Rick Perry. Matthew McConaughey. Walker Texas Ranger.
This was about all I knew about Texas prior to a few weeks ago. The state characterized by its larger than life stereotypes has the honor of being the largest of the continental states and the bane of countless jokes in the East. I'll admit, I have always been under the impression that Texas is little more than a collection of right-wing religious zealots perpetually striving to keep evolution out of our schools and minorities out of our borders. Then, over Syracuse University's spring break, I visited Austin for SXSW.
I was struck immediately by the modern hipness of the city. No one wore 10-gallon hats or cowboy boots. There were no checkered shirts tucked into enormous belt buckles. People in the city were, for the most part, really cool. As I wandered the streets wearing boots, jeans and a jacket leftover from a morning flight out of snowy Syracuse, I felt eerily out of place in the stylish young city. Tattooed and pierced hipsters rode by on petticabs and sipped coffee or margaritas at the countless street-side cafes.
I happened to be in Austin for the film portion of SXSW, taking place March 9-16, but the festival also hosts a music and interactive portion. I arrived Wednesday, March 7 in order to scope out the scene prior to the festivities (plus airfare was way cheaper then). That day I discovered Austin's legendary 6th St. district--a few crowded blocks downtown jam-packed with bars, restaurants, movie theaters and lots and lots of music venues. Every bar in Austin, it seems, has a stage and sound system ready to host live music. And with the festival going on all around us, the music was endless.
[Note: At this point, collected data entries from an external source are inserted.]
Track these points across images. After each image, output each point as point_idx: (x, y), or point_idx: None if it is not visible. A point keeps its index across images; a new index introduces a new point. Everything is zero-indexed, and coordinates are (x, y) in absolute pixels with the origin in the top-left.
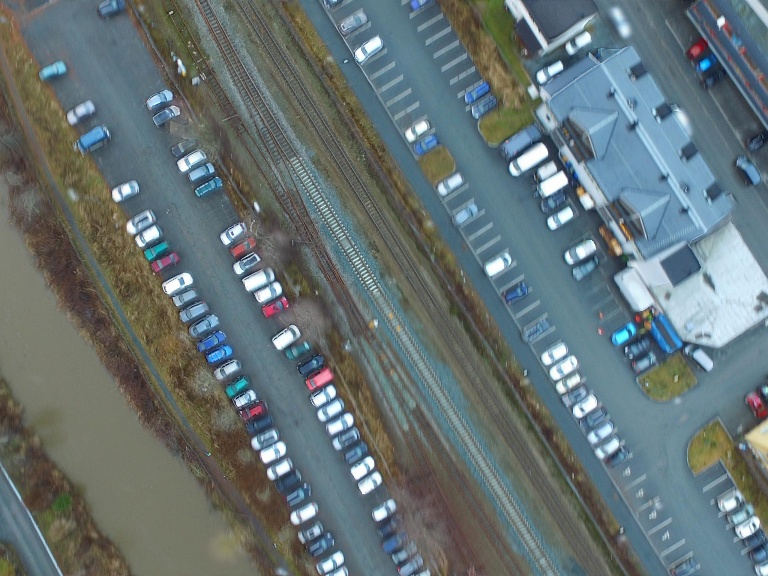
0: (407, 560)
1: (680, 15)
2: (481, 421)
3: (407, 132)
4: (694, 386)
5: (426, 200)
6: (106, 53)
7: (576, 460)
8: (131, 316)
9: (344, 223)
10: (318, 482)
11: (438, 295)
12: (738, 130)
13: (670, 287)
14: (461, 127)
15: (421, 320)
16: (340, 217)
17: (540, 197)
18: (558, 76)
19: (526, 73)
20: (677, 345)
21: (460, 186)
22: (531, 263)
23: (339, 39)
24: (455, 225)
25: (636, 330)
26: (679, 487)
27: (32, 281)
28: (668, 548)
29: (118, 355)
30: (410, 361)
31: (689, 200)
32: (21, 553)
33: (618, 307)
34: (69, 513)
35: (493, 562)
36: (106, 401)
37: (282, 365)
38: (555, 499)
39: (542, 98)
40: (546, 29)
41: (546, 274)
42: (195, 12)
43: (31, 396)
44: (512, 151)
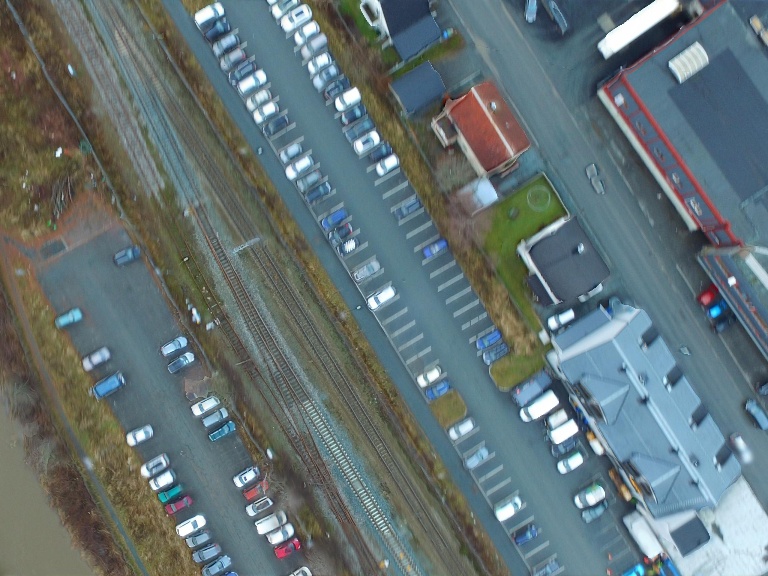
0: None
1: (691, 259)
2: None
3: (419, 378)
4: None
5: (437, 443)
6: (121, 299)
7: None
8: (145, 557)
9: (356, 465)
10: None
11: (448, 536)
12: (748, 373)
13: None
14: (472, 372)
15: (431, 560)
16: (352, 459)
17: (550, 441)
18: (569, 327)
19: (537, 318)
20: None
21: (471, 430)
22: (541, 505)
23: (352, 285)
24: (466, 469)
25: (644, 571)
26: None
27: (47, 519)
28: None
29: None
30: None
31: (699, 473)
32: None
33: (627, 547)
34: None
35: None
36: None
37: None
38: None
39: (553, 345)
40: (558, 293)
41: (556, 516)
42: (210, 258)
43: None
44: (523, 402)
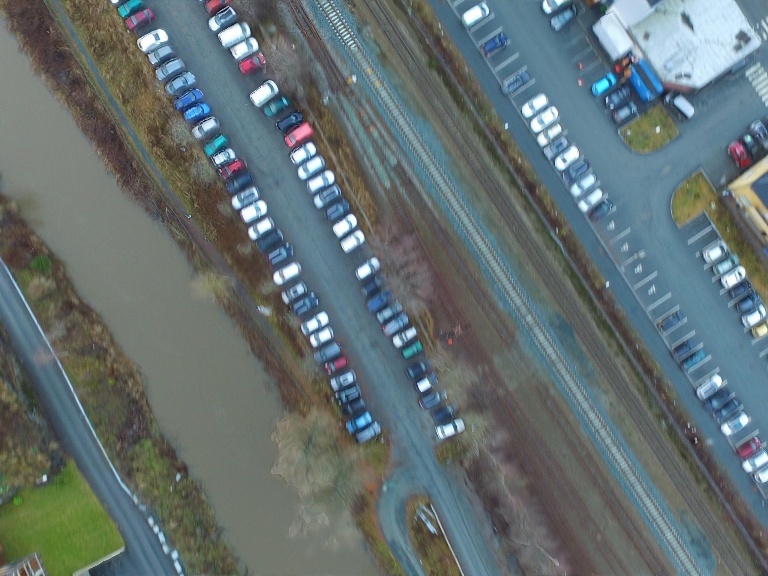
0: (392, 317)
1: None
2: (463, 177)
3: None
4: (676, 137)
5: None
6: None
7: (560, 214)
8: (106, 75)
9: None
10: (300, 243)
11: (416, 49)
12: None
13: (648, 27)
14: None
15: (400, 75)
16: None
17: None
18: None
19: None
20: (657, 90)
21: None
22: (509, 15)
23: None
24: None
25: (616, 80)
26: (664, 240)
27: (5, 45)
28: (654, 302)
29: (94, 117)
30: (390, 117)
31: None
32: (0, 311)
33: (598, 59)
34: (48, 276)
35: (479, 320)
36: (83, 165)
37: (261, 124)
38: (540, 254)
39: None
40: None
41: (524, 25)
42: None
43: (7, 162)
44: None
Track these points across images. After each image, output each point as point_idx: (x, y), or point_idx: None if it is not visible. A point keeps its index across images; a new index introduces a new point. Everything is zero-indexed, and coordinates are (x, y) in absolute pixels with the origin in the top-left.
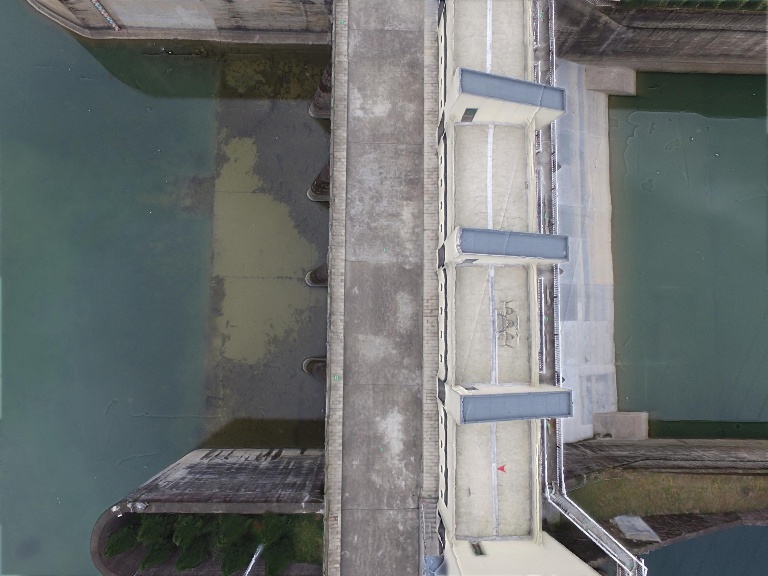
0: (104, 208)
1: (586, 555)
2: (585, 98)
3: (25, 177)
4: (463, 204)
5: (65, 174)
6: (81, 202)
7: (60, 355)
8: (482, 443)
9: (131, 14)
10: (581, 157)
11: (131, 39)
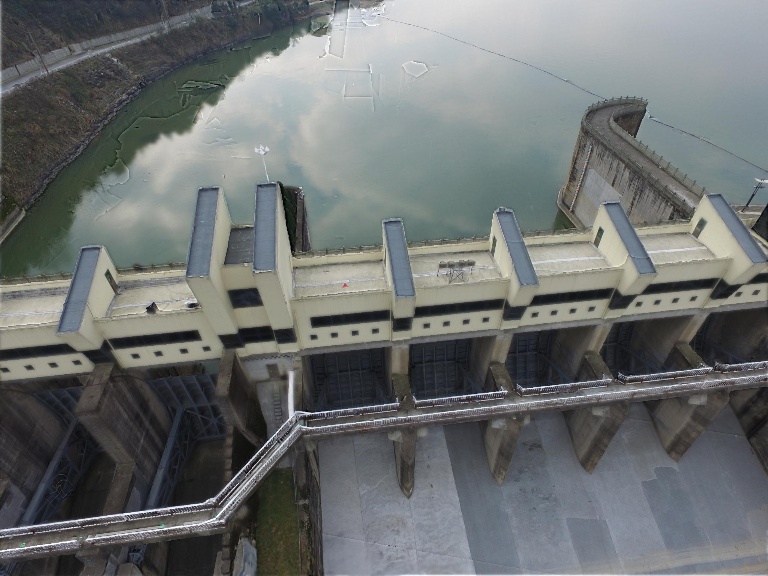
0: (459, 223)
1: (236, 462)
2: (767, 567)
3: (465, 197)
4: (534, 250)
5: (473, 208)
6: (459, 216)
7: (368, 217)
8: (363, 274)
9: (582, 208)
10: (688, 568)
11: (569, 218)
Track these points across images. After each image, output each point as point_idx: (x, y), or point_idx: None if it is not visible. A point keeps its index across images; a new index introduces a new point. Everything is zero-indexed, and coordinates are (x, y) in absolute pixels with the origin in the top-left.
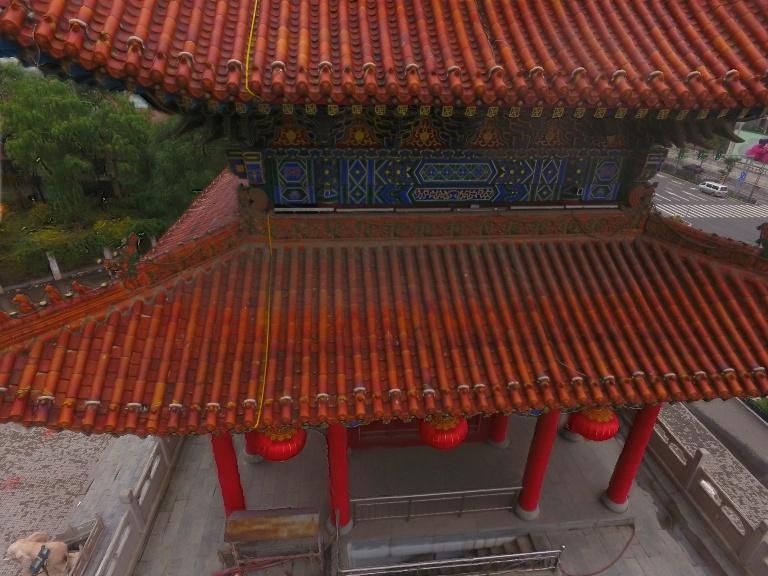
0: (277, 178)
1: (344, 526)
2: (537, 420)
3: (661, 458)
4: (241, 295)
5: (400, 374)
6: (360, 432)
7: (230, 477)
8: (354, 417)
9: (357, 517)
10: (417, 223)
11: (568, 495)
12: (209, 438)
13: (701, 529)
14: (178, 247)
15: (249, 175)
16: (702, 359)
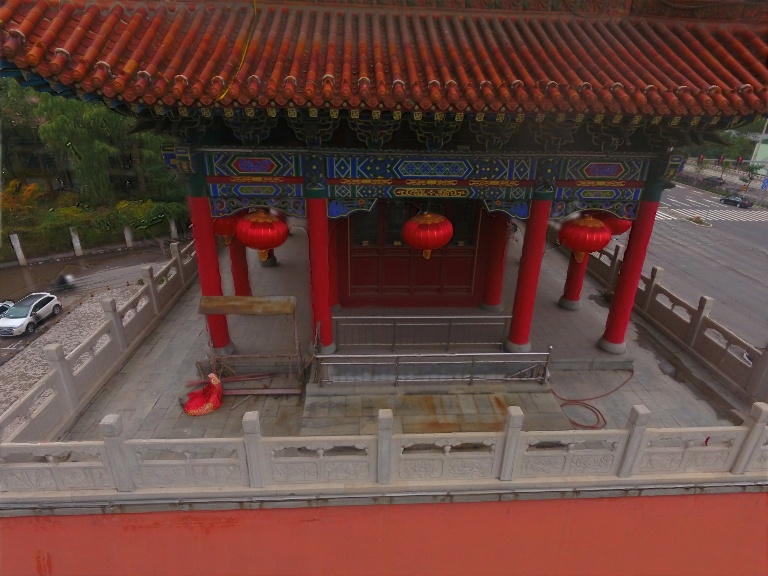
0: None
1: (326, 346)
2: (525, 229)
3: (665, 326)
4: (221, 32)
5: (372, 80)
6: (350, 285)
7: (210, 269)
8: (321, 97)
9: (340, 342)
10: None
11: (563, 342)
12: None
13: (706, 376)
14: None
15: None
16: (686, 84)
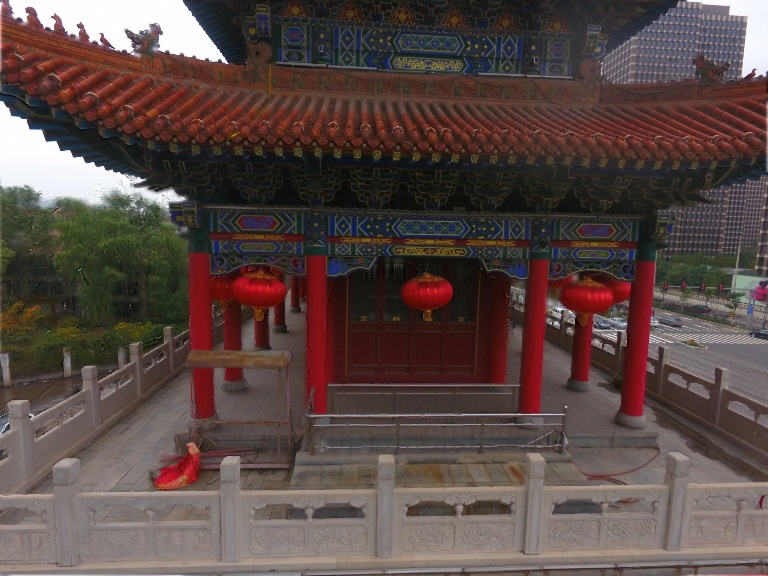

The music portion of SXSW started Tuesday, March 13. The end of the interactive conference and the beginning of the music festival swept Austin like an unceremonious changing of the guard. The geeks and techies that had dominated downtown that first weekend were slowly being replaced by dreadlocks and hemp miniskirts. Whereas stragglers on the street had once tried to hand out free fliers for parties and swag for conference attendees, they now asked for spare cigarettes or concert tickets.
The nightlife--while never lacking in Austin--boomed during the music festival. Live music poured out of every establishment on 6th St. Double decker buses that drove by carting portable parties and live DJs on the upper level. Street musicians (good ones) entertained on every corner. I had the chance to see a few particularly good shows at Pete's Piano Bar and Stubbs BBQ.
From what I've been told repeatedly, Austin is a film town. The theaters alone prove this point. Growing up in Syracuse, I've become accustomed to the uninspired monotony and consistency of Regal Cinemas in shopping malls. Austin, on the other hand, is home to the Alamo Draughthouse theaters--a chain of locally-owned independent theaters. The Draughthouse serves food and beer (and Guinness milkshakes, with which I became quite familiar) throughout the films and offers moviegoers a unique experience. Each film opens with a clever clip and harsh warning about talking, texting or tweeting during films. And they're serious: if you get caught doing either, you're out.
The interactive portion of SXSW is basically just an excuse to get together, meet people and party. And Austin knows how to party. Drinking commences every evening around 4 or 5 p.m. with margaritas or beers outdoors somewhere. Nearly every bar has some type of outdoor patio or lawn where patrons can smoke, play yard games and have bonfires. The geeks offer apps for individual parties, Foursquare and Twitter incentives and every other technological marketing gag you can think of to attract attendees. And it works. The streets bump until all hours of the night with people just looking to have a good time.
And everywhere in Austin there is great food. Aside from the food trucks on every block and great BBQ joints, they've got some unique spots, like a place called Gourdoughs Specialty Donuts: a gourmet doughnut shop. Gourdoughs offers enormous, calorie-loaded doughnuts like the "Black Out," a chocolate doughnut covered in fudge, chocolate syrup and chocolate chips. Or, for something a bit healthier, there's the "Mother Clucker," a fresh doughnut topped with fried chicken strips and honey butter. Gourdoughs was exactly what I expected from my trip to Texas.